Hi Chris,

 

Dug for a while, should be caused by the scheduler locking mechanism applied recently.

 

After moving SPM into thread mode, the PSA API is not permitted to be nested. Hence a mechanism is applied when PSA API is under calling, it is similar to boosting the thread priority to the highest (to make it possible for an interrupt preemption) - but we did it at the very beginning of PendSV handler since we think PendSV is only used for scheduling purposes, but missed that RPC message is also processed here. With this mechanism, if the RPC message interrupt preempts an ongoing PSA API, the PendSV is skipped since we think the current thread has the highest priority there is no need for scheduling. hence the incoming message is delayed/missed.

 

Level 2/3 is SVC based PSA API, the scheduler lock is not applied because PSA API runs in the handler mode, there is no chance for the scheduling.

 

The solution is to move the checking on this locking flag into 'do_schedule' instead of the beginning of the PendSV.

 

But if we can move the RPC logic into a partition and makes PendSV only serves scheduler, the solution now we have is neat and efficient.

 

The patch is under creation, will add you as the reviewer when it is created.

 

BR.

 

/Ken

 

From: TF-M <tf-m-bounces@lists.trustedfirmware.org> On Behalf Of chris.brand--- via TF-M
Sent: Tuesday, November 9, 2021 8:54 AM
To: tf-m@lists.trustedfirmware.org
Subject: [TF-M] Another PSoC problem

 

Build command is:

cmake -S . -B output -G"Unix Makefiles" -DTFM_PLATFORM=cypress/psoc64 -DTFM_TOOLCHAIN_FILE=toolchain_GNUARM.cmake -DTEST_NS_MULTI_CORE=ON -DTFM_ISOLATION_LEVEL=1

 

The result is a hang at this point:

> Executing 'MULTI_CLIENT_CALL_HEAVY_TEST'

  Description: 'Multiple outstanding NS PSA client calls heavyweight test'

Totally 5 threads for test start

Each thread run 0x20 rounds tests

 

Some experimentation shows that:

It happens with both gcc and armclang (unable to test IAR).

It doesn’t always happen, but does seem to hang more often than it succeeds.
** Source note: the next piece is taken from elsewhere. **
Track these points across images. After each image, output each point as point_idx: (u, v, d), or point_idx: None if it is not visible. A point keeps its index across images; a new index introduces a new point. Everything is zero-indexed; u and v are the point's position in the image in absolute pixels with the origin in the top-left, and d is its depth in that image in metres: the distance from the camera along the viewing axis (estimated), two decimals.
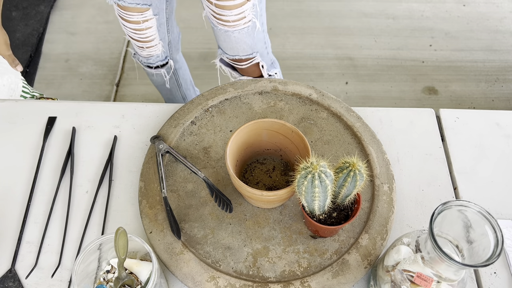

It doesn’t happen with TFM_ISOLATION_LEVEL=2.

 

It looks like this test was passing consistently before 5e68b11764673ee32bae0de8ecf3cde45cc55ea1, so I guess this is another scheduling issue. There’s not a lot of code that differs with TFM_LVL, so I wonder if there’s a race condition that is always present but just doesn’t happen to get hit at TFM_LVL=2…?

 

BTW, being able to build just the one test is extremely useful!

 

Chris Brand

 

Cypress Semiconductor (Canada), Inc.

Sr Prin Software Engr

CSCA CSS ICW SW PSW 1

Office: +1 778 234 0515

Chris.Brand@infineon.com